Deutsches Forschungsnetz soll Vorreiterrolle in Europa spielen

Riesenhuber: Mit Fakten Normung beeinflussen

06.04.1984

ST. AUGUSTIN/BONN (bi) - Vor einer hochkarätigen Teilnehmerschar aus Forschung, Industrie und Politik feierte Bundesforschungsminister Heinz Riesenhuber jetzt die Gründung des Vereins zur Förderung eines deutschen Forschungsnetzes (DFN). 21 Mitglieder aus Großforschung, Universitäten und Industrie haben sich am 12. Januar 1984 zum DFN-Verein zusammengeschlossen, dessen Ziel zunächst die Bildung eines offenen Verbundsystems über Datex-P von Hochschul- und anderen Forschungsrechenzentren ist. Mit von der Partie sind DEC, IBM, Nixdorf, Philips und Siemens.

Riesenhuber sagte, dieser. "Bund der Verbündeten" solle "zu einer einzigen integrierten Arbeitsgemeinschaft zusammenwachsen". Erfolgreich werde das Projekt jedoch erst dann, wenn die Mitwirkung des Staates überflüssig geworden sei. In der Aufbauphase investiert das Bundesministerium für Forschung und Technologie (BMFT) 60 Millionen Mark für die sich beteiligenden öffentlichen Einrichtungen, wie zum Beispiel die Fraunhofer-Gesellschaft, das Hahn-Meitner-Institut, die Max-Planck-Gesellschaft etc.

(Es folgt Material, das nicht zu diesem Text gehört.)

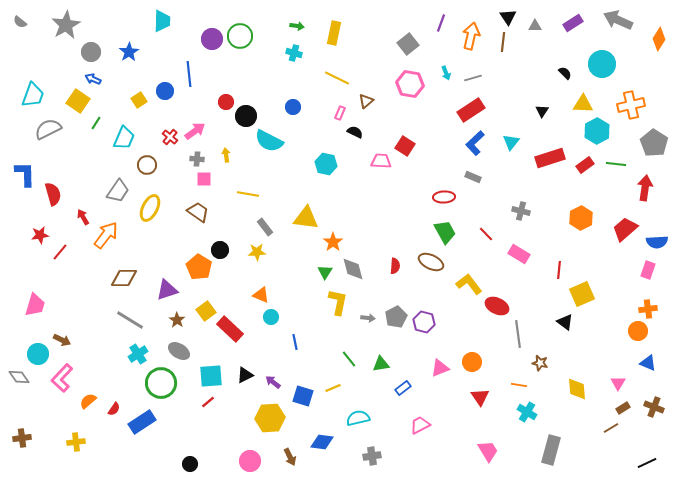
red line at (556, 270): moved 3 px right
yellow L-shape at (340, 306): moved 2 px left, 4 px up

Der DFN-Verein verfolgt mit dem Aufbau des Forschungsnetzes mehrere Absichten, im wesentlichen wettbewerbspolitische, wissenschaftliche und finanzielle. Wettbewerbspolitisch soll die Schaffung von Tatsachen beziehungsweise von praktizierten Beispielen in die Normierung der höheren Schichten des ISO-Referenzmodells, 4 bis, einwirken. Man wolle sich jedoch, was bereits festgelegte Normen betreffe, strikt an ISO und CCITT halten und mit diesen Gremien eng zusammenarbeiten. Einerseits soll der Verein - nach den Worten Minister Riesenhubers - ein Sprachrohr sein, das den europäischen Partnerländern gegenüber die "nationale Position" vertreten kann, andererseits wolle man aber durchaus "keine Nationalisierung der Wissenschaft". Hoffnungsvoll bezeichnete der BMFT das ehrgeizige Projekt auch als "Beginn zu einem europäischen Verbund, der jedoch kein geschlossener Club" werden sollte.

Für den gesamten wissenschaftlichen Sektor versprechen sich die Vereinsgründer gravierende Verbesserungen. Der Verbund von Rechner- und Datenbank-Leistung könnte die "kritische Masse" schaffen, die schließlich aus dem vielbeklagten Nachhinken der Bundesrepublik in der technologischen Entwicklung wieder Spitzenpositionen machen könnte. Angesprochen wurden hier speziell die Bereiche VLSI-Entwurf, CAD/CAM/CAE, Hochenergie- und Plasmaphysik, Robomation, Mustererkennung und die gemeinsame Nutzung verteilter Datenbanken.

Den finanziellen Vorteil sehen die Initiatoren in erster Linie in eben dieser gemeinsamen Nutzung nationaler und internationaler Rechner- und DB-Ressourcen für ihre "industrienahe Forschung" beziehungsweise Produktentwicklung.

Das Deutsche Forschungsnetz will durch entsprechende Softwareentwicklungen folgende Leistungen anbieten:

Wahlfreier und ungehinderter Zugriff der bei den beteiligten Institutionen installierten Dialoggeräte auf alle DV-Dienste im gesamten Netz (Dialogverbund);

Übertragung von Datenbeständen zwischen beteiligten Institutionen (Datenverbund);

Nutzung verteilter Ressourcen durch Rechner-Rechner-Kommunikation (Programmverbund);

Austausch von Texten und Nachrichten zwischen den beteiligten Institutionen (Nachrichtenverbund).

Seitenhieb

Im Rahmen der Festveranstaltung zur Gründung des DFN-Vereins legte es Professor Dr. Karl Zander vom Hahn-Meitner-Institut, Berlin, und im Vorstand des neuen Vereins, Minister Riesenhuber ans Herz, sich beim Ministerkollegen Christian Schwarz-Schilling für "gebührliche Gebühren" einzusetzen. Auf diesen "keuschen Hinweis" ging der BMFT überraschenderweise ausführlich ein. Kernsatz seiner Stellungnahme zur offenen Gebührenfrage: "Die Einstiegsdroge muß billig sein!"